## Stated task
Copy the following items word for word, from the line with "Rendered at 1500 by 1125 pixels." up to and including the line with "picture [1185, 8, 1500, 140]".
** Start of Raw data **
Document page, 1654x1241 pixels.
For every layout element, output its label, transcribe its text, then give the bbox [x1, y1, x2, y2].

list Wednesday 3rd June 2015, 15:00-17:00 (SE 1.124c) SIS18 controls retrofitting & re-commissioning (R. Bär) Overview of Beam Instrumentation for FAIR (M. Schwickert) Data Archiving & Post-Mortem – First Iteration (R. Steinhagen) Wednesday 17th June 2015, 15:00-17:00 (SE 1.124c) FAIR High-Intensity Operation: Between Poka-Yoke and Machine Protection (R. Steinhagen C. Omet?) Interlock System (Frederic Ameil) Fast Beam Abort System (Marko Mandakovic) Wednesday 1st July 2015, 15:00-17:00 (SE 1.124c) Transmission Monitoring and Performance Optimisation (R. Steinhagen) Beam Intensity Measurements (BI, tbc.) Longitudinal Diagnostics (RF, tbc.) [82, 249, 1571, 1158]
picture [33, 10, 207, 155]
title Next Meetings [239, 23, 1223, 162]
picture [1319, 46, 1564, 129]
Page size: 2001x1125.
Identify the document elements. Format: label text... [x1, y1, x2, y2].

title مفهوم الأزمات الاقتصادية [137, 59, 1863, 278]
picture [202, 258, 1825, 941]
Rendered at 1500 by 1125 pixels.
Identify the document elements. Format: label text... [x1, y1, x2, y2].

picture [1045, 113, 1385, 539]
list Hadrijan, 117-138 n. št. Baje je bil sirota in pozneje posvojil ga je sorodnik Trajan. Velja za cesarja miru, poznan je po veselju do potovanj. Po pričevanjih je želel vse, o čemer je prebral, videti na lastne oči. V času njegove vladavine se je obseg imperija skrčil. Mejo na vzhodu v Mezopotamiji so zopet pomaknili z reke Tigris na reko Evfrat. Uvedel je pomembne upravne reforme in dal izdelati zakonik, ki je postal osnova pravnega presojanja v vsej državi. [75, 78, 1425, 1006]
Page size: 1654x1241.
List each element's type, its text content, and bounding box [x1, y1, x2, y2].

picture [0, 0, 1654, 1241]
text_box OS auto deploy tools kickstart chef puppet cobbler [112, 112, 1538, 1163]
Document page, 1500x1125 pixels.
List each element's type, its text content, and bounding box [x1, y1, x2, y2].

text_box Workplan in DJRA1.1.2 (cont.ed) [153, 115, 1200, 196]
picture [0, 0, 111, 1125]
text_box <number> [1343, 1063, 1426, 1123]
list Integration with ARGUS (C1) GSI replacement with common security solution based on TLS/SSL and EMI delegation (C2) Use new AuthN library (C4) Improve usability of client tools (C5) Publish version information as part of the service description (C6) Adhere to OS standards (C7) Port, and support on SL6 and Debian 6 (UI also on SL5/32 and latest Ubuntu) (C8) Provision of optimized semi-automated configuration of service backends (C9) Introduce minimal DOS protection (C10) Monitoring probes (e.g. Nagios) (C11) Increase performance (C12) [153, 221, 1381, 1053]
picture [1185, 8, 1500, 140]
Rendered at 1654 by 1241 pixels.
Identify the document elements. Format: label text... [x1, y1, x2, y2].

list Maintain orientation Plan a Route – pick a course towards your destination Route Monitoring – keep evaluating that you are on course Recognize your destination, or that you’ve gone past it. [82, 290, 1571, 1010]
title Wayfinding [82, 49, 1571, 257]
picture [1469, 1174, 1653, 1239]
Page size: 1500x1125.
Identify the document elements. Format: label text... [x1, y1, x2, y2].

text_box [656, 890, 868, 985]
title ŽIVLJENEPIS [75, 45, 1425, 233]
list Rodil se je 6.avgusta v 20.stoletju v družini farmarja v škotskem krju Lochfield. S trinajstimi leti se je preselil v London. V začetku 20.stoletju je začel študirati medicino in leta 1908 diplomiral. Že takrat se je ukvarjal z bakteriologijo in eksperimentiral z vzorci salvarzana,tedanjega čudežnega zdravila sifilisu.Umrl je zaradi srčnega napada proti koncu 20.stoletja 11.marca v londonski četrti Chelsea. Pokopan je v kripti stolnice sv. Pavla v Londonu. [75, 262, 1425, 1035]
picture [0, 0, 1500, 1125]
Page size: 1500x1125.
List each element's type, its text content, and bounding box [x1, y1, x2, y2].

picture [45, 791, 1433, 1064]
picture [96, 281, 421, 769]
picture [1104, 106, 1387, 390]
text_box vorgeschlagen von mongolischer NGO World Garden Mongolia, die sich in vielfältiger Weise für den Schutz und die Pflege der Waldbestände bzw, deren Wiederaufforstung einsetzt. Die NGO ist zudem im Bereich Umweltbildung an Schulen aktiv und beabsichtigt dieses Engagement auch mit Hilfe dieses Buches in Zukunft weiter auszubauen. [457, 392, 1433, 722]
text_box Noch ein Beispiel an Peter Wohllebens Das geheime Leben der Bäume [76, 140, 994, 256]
** End of Raw data **
## Full solution
Rendered at 1500 by 1125 pixels.
Identify the document elements. Format: label text... [x1, y1, x2, y2].

picture [1045, 113, 1385, 539]
list Hadrijan, 117-138 n. št. Baje je bil sirota in pozneje posvojil ga je sorodnik Trajan. Velja za cesarja miru, poznan je po veselju do potovanj. Po pričevanjih je želel vse, o čemer je prebral, videti na lastne oči. V času njegove vladavine se je obseg imperija skrčil. Mejo na vzhodu v Mezopotamiji so zopet pomaknili z reke Tigris na reko Evfrat. Uvedel je pomembne upravne reforme in dal izdelati zakonik, ki je postal osnova pravnega presojanja v vsej državi. [75, 78, 1425, 1006]
Page size: 1654x1241.
List each element's type, its text content, and bounding box [x1, y1, x2, y2].

picture [0, 0, 1654, 1241]
text_box OS auto deploy tools kickstart chef puppet cobbler [112, 112, 1538, 1163]
Document page, 1500x1125 pixels.
List each element's type, its text content, and bounding box [x1, y1, x2, y2].

text_box Workplan in DJRA1.1.2 (cont.ed) [153, 115, 1200, 196]
picture [0, 0, 111, 1125]
text_box <number> [1343, 1063, 1426, 1123]
list Integration with ARGUS (C1) GSI replacement with common security solution based on TLS/SSL and EMI delegation (C2) Use new AuthN library (C4) Improve usability of client tools (C5) Publish version information as part of the service description (C6) Adhere to OS standards (C7) Port, and support on SL6 and Debian 6 (UI also on SL5/32 and latest Ubuntu) (C8) Provision of optimized semi-automated configuration of service backends (C9) Introduce minimal DOS protection (C10) Monitoring probes (e.g. Nagios) (C11) Increase performance (C12) [153, 221, 1381, 1053]
picture [1185, 8, 1500, 140]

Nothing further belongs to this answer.